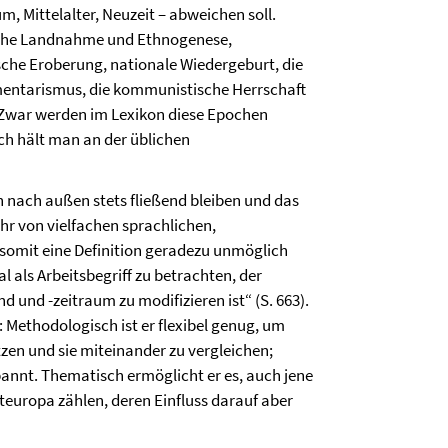
, Mittelalter, Neuzeit – abweichen soll.
sche Landnahme und Ethnogenese,
sche Eroberung, nationale Wiedergeburt, die
mentarismus, die kommunistische Herrschaft
. Zwar werden im Lexikon diese Epochen
h hält man an der üblichen
n nach außen stets fließend bleiben und das
r von vielfachen sprachlichen,
 somit eine Definition geradezu unmöglich
l als Arbeitsbegriff zu betrachten, der
und -zeitraum zu modifizieren ist“ (S. 663).
 Methodologisch ist er flexibel genug, um
tzen und sie miteinander zu vergleichen;
nnt. Thematisch ermöglicht er es, auch jene
teuropa zählen, deren Einfluss darauf aber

☆ ☆ ☆ ☆

**Work to complete**.
Only what runs from the line containing "sche Eroberung, nationale Wiedergeburt, die" through the final line of the entries above belongs in the answer, restated exactly.

**Response to this exercise**.
sche Eroberung, nationale Wiedergeburt, die
mentarismus, die kommunistische Herrschaft
. Zwar werden im Lexikon diese Epochen
h hält man an der üblichen
n nach außen stets fließend bleiben und das
r von vielfachen sprachlichen,
 somit eine Definition geradezu unmöglich
l als Arbeitsbegriff zu betrachten, der
und -zeitraum zu modifizieren ist“ (S. 663).
 Methodologisch ist er flexibel genug, um
tzen und sie miteinander zu vergleichen;
nnt. Thematisch ermöglicht er es, auch jene
teuropa zählen, deren Einfluss darauf aber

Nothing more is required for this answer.